• Work request 1
Restate the paragraph of the People v. Harper opinion that begins "The defendant's first contention" as a bulleted list of its main facts.
• Work request 2
According to the People v. Harper opinion, what sentence did the defendant receive?

• Passage shown
□ □ □ □ □

People v. Harper

Citation198 N.E.2d 825,31 Ill.2d 51
Decision Date20 May 1964
Docket NumberNo. 37390,37390
PartiesThe PEOPLE of the State of Illinois, Defendant in Error, v. James HARPER, Plaintiff in Error.
CourtSupreme Court of Illinois

John F. Hechinger, Chicago, for plaintiff in error.

William G. Clark, Atty. Gen., Springfield, and Daniel P. Ward, State's Atty., Chicago (Fred G. Leach and E. Michael O'Brien, Asst. Attys. Gen., and Elmer C. Kissane and William J. Martin, Asst. State's Attys., of counsel), for defendant in error.

KLINGBIEL, Chief Justice.

The defendant, James Harper, was tried in the criminal court of Cook County by the court, without a jury, convicted of the crime of assault with intent to commit murder, and sentenced to the penitentiary for a term of not less than 5 nor more than 15 years. We have issued a writ of error to review the judgment of conviction.

The defendant's first contention is that the trial court violated the defendant's right to due process of law by failing to conduct a hearing to determine the mental capacity of the defendant to stand trial. The record shows that the defendant and one James Reed were indicted on May 5, 1961 for an offense allegedly committed on April 2, 1961. On May 12 the court appointed the public defender to represent the defendant and the case was continued until May 22. After three other continuances the case came on for trial on June 16. At that time counsel for the defendant stated that he could not go to trial until he had investigated certain matters which he believed were absolutely necessary to go into. He asked the court for a continuance and stated that there was a question as to the mental capacity of the defendant 'at certain times' which he had to clear up and that it was necessary to check certain records. The prosecutor inquired whether, counsel had any information that the defendant had been in a mental institution and counsel replied that he had not made that representation, but said that he thought that the defendant might have been in the psychiatric section of the county hospital shortly after the time of his arrest. The judge stated that he would subpoena the county hospital records himself and that in the meantime they would go ahead with the case. The judge said that if he found out that there was any question about the defendant's mental capacity he would call a halt and if there was no such question, they would finish the case. The case then proceeded to trial.

□ □ □ □ □

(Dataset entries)
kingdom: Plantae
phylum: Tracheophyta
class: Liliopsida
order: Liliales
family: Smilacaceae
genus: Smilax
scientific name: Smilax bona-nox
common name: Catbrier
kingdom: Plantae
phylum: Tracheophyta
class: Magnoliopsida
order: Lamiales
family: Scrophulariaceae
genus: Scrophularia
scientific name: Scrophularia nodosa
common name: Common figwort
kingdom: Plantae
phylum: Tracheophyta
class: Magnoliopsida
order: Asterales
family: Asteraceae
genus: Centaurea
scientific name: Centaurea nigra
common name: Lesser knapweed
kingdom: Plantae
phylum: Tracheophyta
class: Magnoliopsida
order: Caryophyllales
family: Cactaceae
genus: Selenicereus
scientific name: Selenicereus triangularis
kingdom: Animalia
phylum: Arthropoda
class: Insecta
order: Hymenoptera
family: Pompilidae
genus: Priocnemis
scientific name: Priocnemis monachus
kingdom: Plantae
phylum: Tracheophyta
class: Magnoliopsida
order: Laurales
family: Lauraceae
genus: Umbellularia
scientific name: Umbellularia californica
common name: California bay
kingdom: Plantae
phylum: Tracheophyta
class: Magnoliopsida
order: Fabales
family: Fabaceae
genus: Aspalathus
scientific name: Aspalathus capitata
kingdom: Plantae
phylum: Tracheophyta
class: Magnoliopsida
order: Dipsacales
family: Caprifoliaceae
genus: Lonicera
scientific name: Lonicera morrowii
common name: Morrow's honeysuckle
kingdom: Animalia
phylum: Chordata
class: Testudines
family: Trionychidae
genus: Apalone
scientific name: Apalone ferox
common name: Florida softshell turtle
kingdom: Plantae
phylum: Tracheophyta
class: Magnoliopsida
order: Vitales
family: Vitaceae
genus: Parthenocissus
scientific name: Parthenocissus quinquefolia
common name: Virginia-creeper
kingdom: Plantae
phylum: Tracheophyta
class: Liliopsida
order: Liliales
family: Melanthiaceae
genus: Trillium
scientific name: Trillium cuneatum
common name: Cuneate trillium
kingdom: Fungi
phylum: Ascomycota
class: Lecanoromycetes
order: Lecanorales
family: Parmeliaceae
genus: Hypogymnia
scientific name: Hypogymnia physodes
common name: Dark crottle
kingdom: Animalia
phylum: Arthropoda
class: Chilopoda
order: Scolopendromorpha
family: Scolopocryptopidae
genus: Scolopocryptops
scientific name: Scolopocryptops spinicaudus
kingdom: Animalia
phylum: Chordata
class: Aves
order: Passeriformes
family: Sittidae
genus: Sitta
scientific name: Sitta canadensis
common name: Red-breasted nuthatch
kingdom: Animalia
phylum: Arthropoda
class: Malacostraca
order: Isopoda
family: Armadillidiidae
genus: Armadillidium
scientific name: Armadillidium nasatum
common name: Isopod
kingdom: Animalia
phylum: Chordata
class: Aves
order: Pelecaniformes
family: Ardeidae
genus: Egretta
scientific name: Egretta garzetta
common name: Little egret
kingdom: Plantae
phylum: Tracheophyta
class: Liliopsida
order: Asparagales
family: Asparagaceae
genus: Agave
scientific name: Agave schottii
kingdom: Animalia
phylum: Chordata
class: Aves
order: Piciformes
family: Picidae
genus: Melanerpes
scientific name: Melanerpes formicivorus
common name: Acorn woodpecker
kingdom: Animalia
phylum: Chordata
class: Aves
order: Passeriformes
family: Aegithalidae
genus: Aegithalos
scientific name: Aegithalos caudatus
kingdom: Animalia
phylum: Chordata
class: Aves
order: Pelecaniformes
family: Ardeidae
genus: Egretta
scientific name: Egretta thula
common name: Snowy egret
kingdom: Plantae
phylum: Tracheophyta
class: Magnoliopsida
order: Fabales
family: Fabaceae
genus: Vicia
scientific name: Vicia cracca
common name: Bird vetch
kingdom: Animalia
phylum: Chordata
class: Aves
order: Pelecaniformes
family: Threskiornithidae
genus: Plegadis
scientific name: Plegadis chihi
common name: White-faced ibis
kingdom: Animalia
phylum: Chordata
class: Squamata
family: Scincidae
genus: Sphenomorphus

□ □ □ □ □

• Task output 1
- Harper contends that the trial court violated his right to due process by failing to hold a hearing on his mental capacity to stand trial.
- Harper and James Reed were indicted on May 5, 1961, for an offense allegedly committed on April 2, 1961.
- On May 12 the court appointed the public defender, and the case was continued until May 22.
- After three more continuances, the case came on for trial on June 16.
- Defense counsel asked for a continuance. He cited a question about the defendant's mental capacity "at certain times" and a need to check certain records.
- The prosecutor asked whether the defendant had been in a mental institution. Counsel said he had not made that representation. He added that the defendant might have been in the psychiatric section of the county hospital shortly after his arrest.
- The judge said he would subpoena the county hospital records himself and proceed in the meantime. He would halt the case if any question about the defendant's mental capacity arose.
- The case then proceeded to trial.

• Task output 2
He was sentenced to the penitentiary for a term of not less than 5 nor more than 15 years.